DOCUMENT EXCERPT:

[BEGIN]

The biggest little words in all of creation must be I and Be, and I suppose in that order. We've written a great deal about the former, not as much about the latter, except insofar as I AM -- which simply means that ultimate reality is, and is personal.
"Be" is an innocent enough sounding word, and yet, it is of the greatest consequence. For example, every debate, every dispute, every argument at every level, from the silly to the profound, comes down to what is. I say 2+2 is 4. You say math is a white supremacist conspiracy. Which is it?
Granted, the business of isness can get murkier as we ascend the vertical hierarchy into morality, philosophy, and politics. Or so we have heard from the worldly wise, which is to say, terrestrial tools.
In truth, the higher we ascend, the more we converge upon the apex of absolute and necessary, hence eternal, truths. No truths can more secure than these, because the very possibility of truth is grounded in them.
Science, for example, is at the base of an epistemological and ontological pyramid that flows from the top down and back up; in other words, it can trace the real because it is actually retracing it. It doesn't invent, but dis-covers.
That little prelude was inspired by the title of a chapter in The Sense of Mystery called The Verb "To Be -- Its Sense and Its Scope.
Every noun comes down to Is it?, It is, or It isn't. This truism is grounded in the principle of non-contradiction, in that a thing either is or isn't. But so too can every verb be so reduced. To say "Peter runs" is to say "Peter is running," such that running is the case. It exists.
From here Fr. Reginald highlights the gulf between "to have" and "to be." We, for example, can have truth. But can we be truth, full stop? Can anyone?
Yes, if I AM is the case, but let's not get ahead of ourselves.
At the top of the cosmic hierarchy is necessary being:
Only God is His Existence; He alone is Being Itself and was able to say, "I am that I am," or, "He who is." In contrast, every other being has existence.

[END]

DIRECTIONS:
• A. The essay on the verb "to be" says every noun comes down to three possibilities. List those three.
• B. Answer these questions from the essay on the verb "to be":
(i) What book contains the chapter whose title inspired the essay's opening?
(ii) What principle grounds the truism that a thing either is or isn't?
(iii) Which two verbs does Fr. Reginald set against each other?
• C. Extend the essay on the verb "to be" past its final sentence.
The material has nothing to do with the essay above.

[Items from a data source]
[BEGIN]

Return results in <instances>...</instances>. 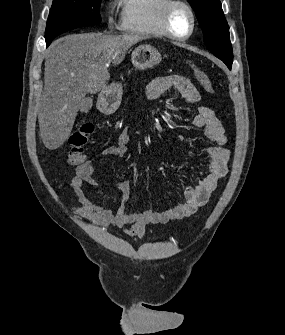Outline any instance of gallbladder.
I'll return each mask as SVG.
<instances>
[{
	"label": "gallbladder",
	"mask_w": 285,
	"mask_h": 335,
	"mask_svg": "<svg viewBox=\"0 0 285 335\" xmlns=\"http://www.w3.org/2000/svg\"><path fill=\"white\" fill-rule=\"evenodd\" d=\"M93 106L92 98H84L83 102H81L80 112H89Z\"/></svg>",
	"instance_id": "1"
}]
</instances>
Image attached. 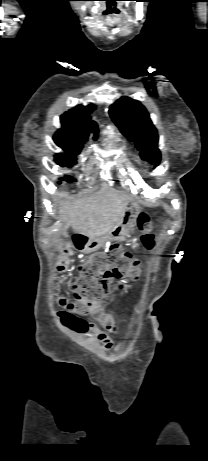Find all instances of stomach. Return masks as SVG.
Instances as JSON below:
<instances>
[{
	"instance_id": "0dacf381",
	"label": "stomach",
	"mask_w": 208,
	"mask_h": 461,
	"mask_svg": "<svg viewBox=\"0 0 208 461\" xmlns=\"http://www.w3.org/2000/svg\"><path fill=\"white\" fill-rule=\"evenodd\" d=\"M138 213V209L128 202L123 209L118 224H116L113 230L105 236L90 238L84 246V251L94 252L103 247L107 242L125 239L129 234V230L135 225Z\"/></svg>"
}]
</instances>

[END]

OUTPUTS FOR THE TASKS:
• A. Is it?, It is, It isn't

• B.
(i) The Sense of Mystery
(ii) The principle of non-contradiction
(iii) "To have" and "to be"

• C.
You and I surely exist. But we aren't existence itself. We aren't necessary. We are contingent, wholly dependent upon that which exists necessarily. So, "There is an abyss that separates being and having."
Now, as alluded to in paragraph two, every dispute comes down to what is and isn't (and what could be, based upon real potential).
"To be" is "at the basis of all judgments," and is indeed "the soul of judgment." Someone with poor judgment, for example, makes decisions rooted in things that are not the case, that have no being (or potential being, like socialism or "social justice").
Conversely, prudence -- rightly ordered practical judgment -- is founded upon conformity with reality:
true judgment itself corresponds to reality -- that is, to the existence of things.... Judgment is true if it affirms that which is and if it denies that which is not.
For this reason, "Woe to those who call evil good and good evil, who put darkness for light and light for darkness....'
It's a little hard to continue, because I just found out that Rush has died. Now, Rush was a great man -- which is to say, he had greatness. He was not greatness itself, of course. Rather, as he was quick to point out, his talent was on loan from God. The loan has been repayed in full, but let's be thankful for all the hearts and minds he transformed with that modest loan of human capital from the First Bank of Realville.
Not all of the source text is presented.